Russian APT Group is Focusing on Institutions Engaged in COVID-19 Research

Russian APT Group is Focusing on Institutions Engaged in COVID-19 Research

The APT29 hacking gang, otherwise known as Cozy Bear, is focusing its attacks on healthcare companies, pharmaceutical suppliers, and research organizations in the United Kingdom, United States, and Canada and is seeking to gain access to research data regarding COVID-19 and the development of a vaccine.

On July 16, 2020, the National Security Agency (NSA), Canada’s Communications Security Establishment (CSE), the UK National Cyber Security Centre (NCSC) and the DHS’ Cybersecurity and Infrastructure Security Agency (CISA) published a joint bulletin to increase understanding of the danger.

APT29 is a cyber surveillance gang which is almost undoubtedly works with the Russian intelligence services. The gang generally finds diplomats, government agencies, think-tanks and energy targets so as to gain access to sensitive files. The group is remarkably active all through the COVID-19 pandemic and has carried out various attacks on organizations engaged COVID-19 study and vaccine invention.

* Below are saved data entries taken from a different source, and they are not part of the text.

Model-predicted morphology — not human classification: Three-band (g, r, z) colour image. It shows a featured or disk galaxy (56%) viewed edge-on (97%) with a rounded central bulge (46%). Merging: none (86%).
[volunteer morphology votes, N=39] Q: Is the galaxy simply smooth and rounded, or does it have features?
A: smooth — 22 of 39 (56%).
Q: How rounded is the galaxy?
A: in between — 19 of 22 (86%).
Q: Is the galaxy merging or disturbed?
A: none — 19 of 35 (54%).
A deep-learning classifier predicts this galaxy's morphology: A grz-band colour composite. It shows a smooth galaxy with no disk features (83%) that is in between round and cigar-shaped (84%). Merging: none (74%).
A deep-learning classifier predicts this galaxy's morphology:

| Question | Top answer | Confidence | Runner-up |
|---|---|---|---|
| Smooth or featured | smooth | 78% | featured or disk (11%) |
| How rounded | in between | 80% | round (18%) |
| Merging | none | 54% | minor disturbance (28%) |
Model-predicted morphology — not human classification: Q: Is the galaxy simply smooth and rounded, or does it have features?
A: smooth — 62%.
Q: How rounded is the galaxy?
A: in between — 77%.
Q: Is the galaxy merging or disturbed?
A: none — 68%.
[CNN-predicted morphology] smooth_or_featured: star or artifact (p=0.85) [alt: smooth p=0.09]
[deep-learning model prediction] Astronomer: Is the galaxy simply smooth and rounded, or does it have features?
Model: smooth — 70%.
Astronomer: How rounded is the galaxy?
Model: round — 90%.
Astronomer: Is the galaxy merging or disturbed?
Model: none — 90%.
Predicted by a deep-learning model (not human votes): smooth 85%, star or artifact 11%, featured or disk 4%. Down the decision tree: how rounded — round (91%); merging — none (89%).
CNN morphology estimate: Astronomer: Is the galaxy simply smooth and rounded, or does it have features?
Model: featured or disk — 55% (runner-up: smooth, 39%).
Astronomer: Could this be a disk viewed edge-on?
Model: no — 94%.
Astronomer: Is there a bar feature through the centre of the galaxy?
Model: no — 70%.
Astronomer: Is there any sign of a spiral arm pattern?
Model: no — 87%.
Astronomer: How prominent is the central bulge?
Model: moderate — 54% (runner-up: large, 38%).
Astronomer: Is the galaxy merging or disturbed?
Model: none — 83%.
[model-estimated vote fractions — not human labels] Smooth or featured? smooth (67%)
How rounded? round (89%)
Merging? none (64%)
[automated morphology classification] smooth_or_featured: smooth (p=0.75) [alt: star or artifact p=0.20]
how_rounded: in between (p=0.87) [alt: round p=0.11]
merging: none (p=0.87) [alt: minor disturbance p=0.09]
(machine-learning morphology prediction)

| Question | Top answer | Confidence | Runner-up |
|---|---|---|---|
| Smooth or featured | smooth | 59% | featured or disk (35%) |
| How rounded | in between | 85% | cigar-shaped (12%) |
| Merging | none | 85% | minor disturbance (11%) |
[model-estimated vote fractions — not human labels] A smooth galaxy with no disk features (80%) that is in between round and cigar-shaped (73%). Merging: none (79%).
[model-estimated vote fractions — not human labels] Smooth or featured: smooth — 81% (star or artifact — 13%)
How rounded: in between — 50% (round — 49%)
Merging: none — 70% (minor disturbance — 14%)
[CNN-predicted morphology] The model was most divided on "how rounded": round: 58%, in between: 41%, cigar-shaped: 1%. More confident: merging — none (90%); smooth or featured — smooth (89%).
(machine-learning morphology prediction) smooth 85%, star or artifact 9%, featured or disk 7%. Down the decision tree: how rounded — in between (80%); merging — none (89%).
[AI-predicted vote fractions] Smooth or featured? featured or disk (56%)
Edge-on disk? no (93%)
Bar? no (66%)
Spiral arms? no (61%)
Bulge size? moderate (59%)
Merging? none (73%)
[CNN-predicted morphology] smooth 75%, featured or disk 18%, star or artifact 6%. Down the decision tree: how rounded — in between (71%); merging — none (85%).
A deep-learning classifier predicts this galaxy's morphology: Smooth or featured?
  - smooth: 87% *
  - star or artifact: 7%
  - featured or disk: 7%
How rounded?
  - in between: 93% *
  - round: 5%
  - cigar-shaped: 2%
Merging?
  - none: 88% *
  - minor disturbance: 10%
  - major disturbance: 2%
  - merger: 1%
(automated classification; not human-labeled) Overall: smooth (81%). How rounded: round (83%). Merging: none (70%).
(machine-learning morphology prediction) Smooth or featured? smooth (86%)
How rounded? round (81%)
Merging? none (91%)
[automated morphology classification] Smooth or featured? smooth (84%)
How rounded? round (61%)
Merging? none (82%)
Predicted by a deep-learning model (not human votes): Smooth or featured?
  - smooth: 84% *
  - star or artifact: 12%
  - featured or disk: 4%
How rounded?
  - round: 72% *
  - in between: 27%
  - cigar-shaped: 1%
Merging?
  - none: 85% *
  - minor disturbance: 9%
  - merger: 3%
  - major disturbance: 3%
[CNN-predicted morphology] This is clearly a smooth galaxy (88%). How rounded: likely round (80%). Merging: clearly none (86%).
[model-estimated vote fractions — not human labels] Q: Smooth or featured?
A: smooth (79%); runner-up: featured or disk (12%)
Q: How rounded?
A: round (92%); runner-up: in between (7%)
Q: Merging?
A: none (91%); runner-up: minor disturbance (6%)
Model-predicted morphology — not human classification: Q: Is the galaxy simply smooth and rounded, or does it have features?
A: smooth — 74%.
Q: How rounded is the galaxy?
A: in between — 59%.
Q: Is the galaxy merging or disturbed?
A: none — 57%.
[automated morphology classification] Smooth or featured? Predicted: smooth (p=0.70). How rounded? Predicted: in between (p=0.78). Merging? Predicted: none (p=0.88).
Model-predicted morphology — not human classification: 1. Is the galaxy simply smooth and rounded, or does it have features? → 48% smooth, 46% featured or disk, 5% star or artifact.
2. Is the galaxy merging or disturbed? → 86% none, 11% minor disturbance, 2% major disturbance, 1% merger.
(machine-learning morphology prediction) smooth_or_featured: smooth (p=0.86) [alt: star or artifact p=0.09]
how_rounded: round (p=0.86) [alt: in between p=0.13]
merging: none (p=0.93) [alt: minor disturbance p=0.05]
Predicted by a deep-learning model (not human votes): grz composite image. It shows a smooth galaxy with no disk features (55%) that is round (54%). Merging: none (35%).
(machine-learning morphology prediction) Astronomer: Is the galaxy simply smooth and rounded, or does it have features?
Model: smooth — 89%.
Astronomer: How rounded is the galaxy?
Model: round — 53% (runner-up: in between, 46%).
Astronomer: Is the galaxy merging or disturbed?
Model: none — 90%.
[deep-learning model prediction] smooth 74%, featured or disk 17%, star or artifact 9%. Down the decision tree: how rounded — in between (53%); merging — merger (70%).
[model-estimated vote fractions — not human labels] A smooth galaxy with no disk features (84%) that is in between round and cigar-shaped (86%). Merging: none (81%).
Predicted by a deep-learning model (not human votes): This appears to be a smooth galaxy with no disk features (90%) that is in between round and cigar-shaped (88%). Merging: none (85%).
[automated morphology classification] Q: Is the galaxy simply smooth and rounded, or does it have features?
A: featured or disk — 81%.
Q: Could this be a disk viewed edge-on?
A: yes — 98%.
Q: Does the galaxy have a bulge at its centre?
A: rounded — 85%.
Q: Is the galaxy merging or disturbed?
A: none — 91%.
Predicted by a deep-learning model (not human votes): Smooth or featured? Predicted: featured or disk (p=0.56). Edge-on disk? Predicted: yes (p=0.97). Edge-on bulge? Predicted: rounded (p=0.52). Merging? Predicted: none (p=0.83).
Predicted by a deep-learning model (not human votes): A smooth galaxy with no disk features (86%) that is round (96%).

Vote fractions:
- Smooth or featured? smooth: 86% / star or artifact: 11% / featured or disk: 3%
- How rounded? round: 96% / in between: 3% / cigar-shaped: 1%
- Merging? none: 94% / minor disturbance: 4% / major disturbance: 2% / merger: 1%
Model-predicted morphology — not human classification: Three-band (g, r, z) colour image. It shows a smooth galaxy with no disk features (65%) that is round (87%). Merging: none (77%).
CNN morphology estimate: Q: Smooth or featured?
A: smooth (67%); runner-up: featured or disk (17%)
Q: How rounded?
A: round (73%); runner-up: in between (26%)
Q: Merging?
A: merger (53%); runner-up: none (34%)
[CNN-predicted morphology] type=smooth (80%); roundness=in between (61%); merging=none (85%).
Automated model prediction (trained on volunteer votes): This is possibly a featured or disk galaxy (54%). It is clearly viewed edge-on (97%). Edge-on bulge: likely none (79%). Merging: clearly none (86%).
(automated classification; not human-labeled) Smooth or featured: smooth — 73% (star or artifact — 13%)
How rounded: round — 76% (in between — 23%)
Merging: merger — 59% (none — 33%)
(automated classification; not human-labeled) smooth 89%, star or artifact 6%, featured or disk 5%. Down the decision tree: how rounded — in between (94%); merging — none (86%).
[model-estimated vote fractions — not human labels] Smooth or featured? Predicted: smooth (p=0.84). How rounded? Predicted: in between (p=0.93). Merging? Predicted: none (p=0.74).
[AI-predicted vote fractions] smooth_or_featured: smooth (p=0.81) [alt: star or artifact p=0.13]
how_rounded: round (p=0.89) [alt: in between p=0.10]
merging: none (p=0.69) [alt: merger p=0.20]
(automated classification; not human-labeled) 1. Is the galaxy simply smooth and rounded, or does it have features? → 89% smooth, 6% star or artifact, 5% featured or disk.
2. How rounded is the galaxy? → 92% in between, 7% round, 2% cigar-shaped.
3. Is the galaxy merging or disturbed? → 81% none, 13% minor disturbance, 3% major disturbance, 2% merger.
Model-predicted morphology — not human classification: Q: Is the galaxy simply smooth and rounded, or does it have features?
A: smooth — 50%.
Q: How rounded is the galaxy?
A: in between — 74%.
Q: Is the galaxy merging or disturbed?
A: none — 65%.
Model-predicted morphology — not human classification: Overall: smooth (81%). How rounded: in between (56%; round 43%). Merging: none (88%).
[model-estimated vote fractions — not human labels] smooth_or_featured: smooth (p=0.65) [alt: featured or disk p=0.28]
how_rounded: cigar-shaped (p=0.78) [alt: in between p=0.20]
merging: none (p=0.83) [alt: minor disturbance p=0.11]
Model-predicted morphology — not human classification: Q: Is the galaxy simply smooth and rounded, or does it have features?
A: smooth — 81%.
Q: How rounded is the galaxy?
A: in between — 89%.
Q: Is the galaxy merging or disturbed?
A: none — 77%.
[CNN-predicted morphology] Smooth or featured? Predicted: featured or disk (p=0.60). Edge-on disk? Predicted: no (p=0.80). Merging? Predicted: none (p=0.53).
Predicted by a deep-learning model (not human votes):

The threat group performs extensive scanning to discover unpatched vulnerabilities and utilizes publicly available exploits to get access in vulnerable networks. The group had used exploits for the following vulnerabilities: FortiGate vulnerability CVE-2019-13379, Citrix vulnerability CVE-2019-19781,, the The Zimbra vulnerability CVE-2019-9670 and Pulse Secure vulnerability CVE-2019-11510. The group could additionally utilize other exploits.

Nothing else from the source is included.